Compressing Recurrent Neural Networks for FPGA-accelerated Implementation in Fluorescence Lifetime Imaging

TL;DR

This work tackles the bottleneck of real-time fluorescence lifetime imaging (FLI) parameter extraction on FPGA hardware by compressing GRU-based Seq2Seq models. It employs a combination of weight reduction, post-training quantization (PTQ), quantization-aware training (QAT), and knowledge distillation (KD) to derive a hardware-friendly Seq2SeqLite that preserves accuracy. Notably, KD reduces model parameters by about 98% while maintaining performance, and 8-bit quantization further improves efficiency, enabling concurrent real-time FLI analysis during data capture. The study identifies the 32 × 32 Seq2SeqLite model with KD as a particularly effective configuration, offering a practical path toward FPGA-based, real-time FLI analysis in clinical and research settings.

Abstract

Fluorescence lifetime imaging (FLI) is an important technique for studying cellular environments and molecular interactions, but its real-time application is limited by slow data acquisition, which requires capturing large time-resolved images and complex post-processing using iterative fitting algorithms. Deep learning (DL) models enable real-time inference, but can be computationally demanding due to complex architectures and large matrix operations. This makes DL models ill-suited for direct implementation on field-programmable gate array (FPGA)-based camera hardware. Model compression is thus crucial for practical deployment for real-time inference generation. In this work, we focus on compressing recurrent neural networks (RNNs), which are well-suited for FLI time-series data processing, to enable deployment on resource-constrained FPGA boards. We perform an empirical evaluation of various compression techniques, including weight reduction, knowledge distillation (KD), post-training quantization (PTQ), and quantization-aware training (QAT), to reduce model size and computational load while preserving inference accuracy. Our compressed RNN model, Seq2SeqLite, achieves a balance between computational efficiency and prediction accuracy, particularly at 8-bit precision. By applying KD, the model parameter size was reduced by 98\% while retaining performance, making it suitable for concurrent real-time FLI analysis on FPGA during data capture. This work represents a big step towards integrating hardware-accelerated real-time FLI analysis for fast biological processes.
Paper Structure (13 sections, 1 equation, 2 figures, 3 tables)

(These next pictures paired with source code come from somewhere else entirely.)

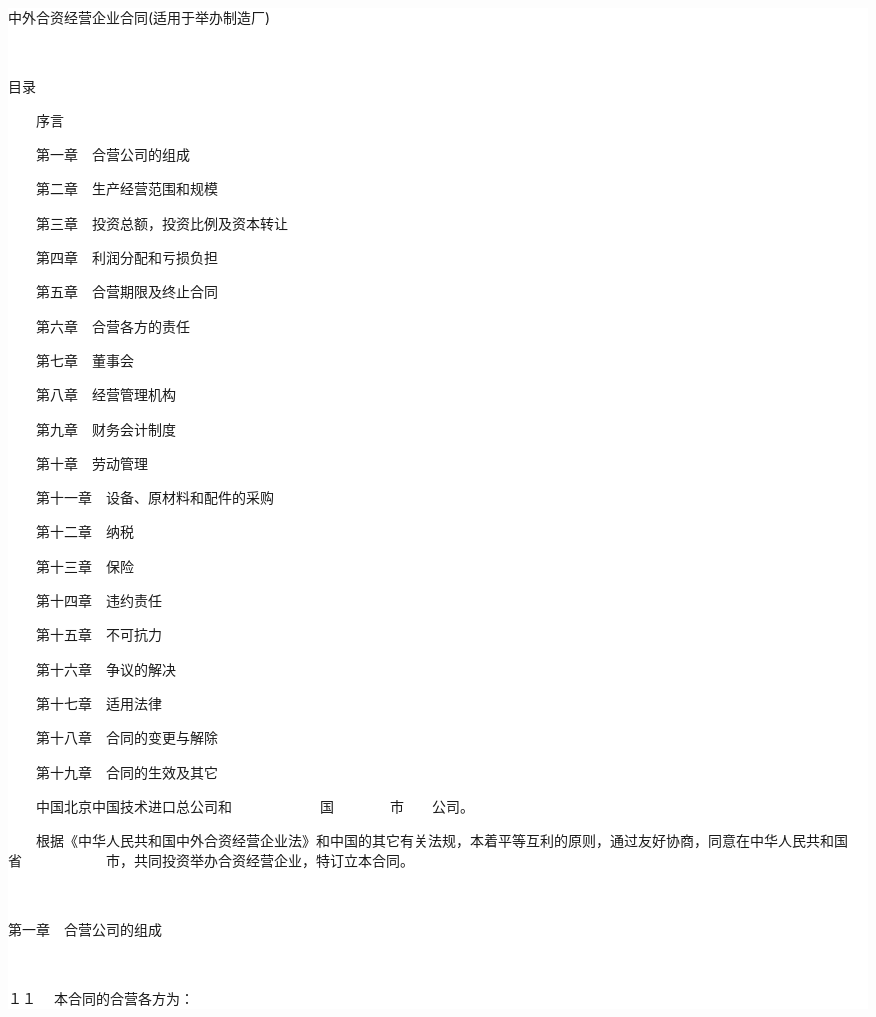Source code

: 



中外合资经营企业合同(适用于举办制造厂)



 

　　


 目录



　　序言

　　第一章　合营公司的组成

　　第二章　生产经营范围和规模

　　第三章　投资总额，投资比例及资本转让

　　第四章　利润分配和亏损负担

　　第五章　合营期限及终止合同

　　第六章　合营各方的责任

　　第七章　董事会

　　第八章　经营管理机构

　　第九章　财务会计制度

　　第十章　劳动管理

　　第十一章　设备、原材料和配件的采购

　　第十二章　纳税

　　第十三章　保险

　　第十四章　违约责任

　　第十五章　不可抗力

　　第十六章　争议的解决

　　第十七章　适用法律

　　第十八章　合同的变更与解除

　　第十九章　合同的生效及其它　　

　　中国北京中国技术进口总公司和　　　　　　 国　　　　市　　公司。

　　根据《中华人民共和国中外合资经营企业法》和中国的其它有关法规，本着平等互利的原则，通过友好协商，同意在中华人民共和国　　　　省　　　　　　市，共同投资举办合资经营企业，特订立本合同。

　　


 第一章　合营公司的组成



　　

１１　
本合同的合营各方为：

This paper contains 13 sections, 1 equation, 2 figures, 3 tables.

Figures (2)

  • Figure 1: Experimental set-up and data. Schematic illustration of fluorescence lifetime imaging (FLI), time-resolved data capture, and the temporal point spread function (TPSF). The top-right panel shows experimental time-resolved fluorescence images of HER2+ tumor xenografts labeled with Alexa Fluor 700 conjugated to Trastuzumab in a nude mouse, captured at different time gates. The bottom-right panel presents the corresponding TPSF for a single pixel.
  • Figure 2: Model and training setup. (a) Gated Recurrent Unit (GRU); (b) Time-resolved fluorescence images; (c) Deep GRU-based encoder-decoder architecture (teacher), trained for TPSF deconvolution to pixel-wise SFD from (b), with the resulting deconvolved SFDs shown in (e); (f) Single-layer encoder-decoder RNN model (Student), derived from (c) using the knowledge distillation (KD) method. The stack of time-resolved fluorescence images (b) and deconvolved SFDs (e) are used to train (f). The student model learns hidden features using a combined loss function.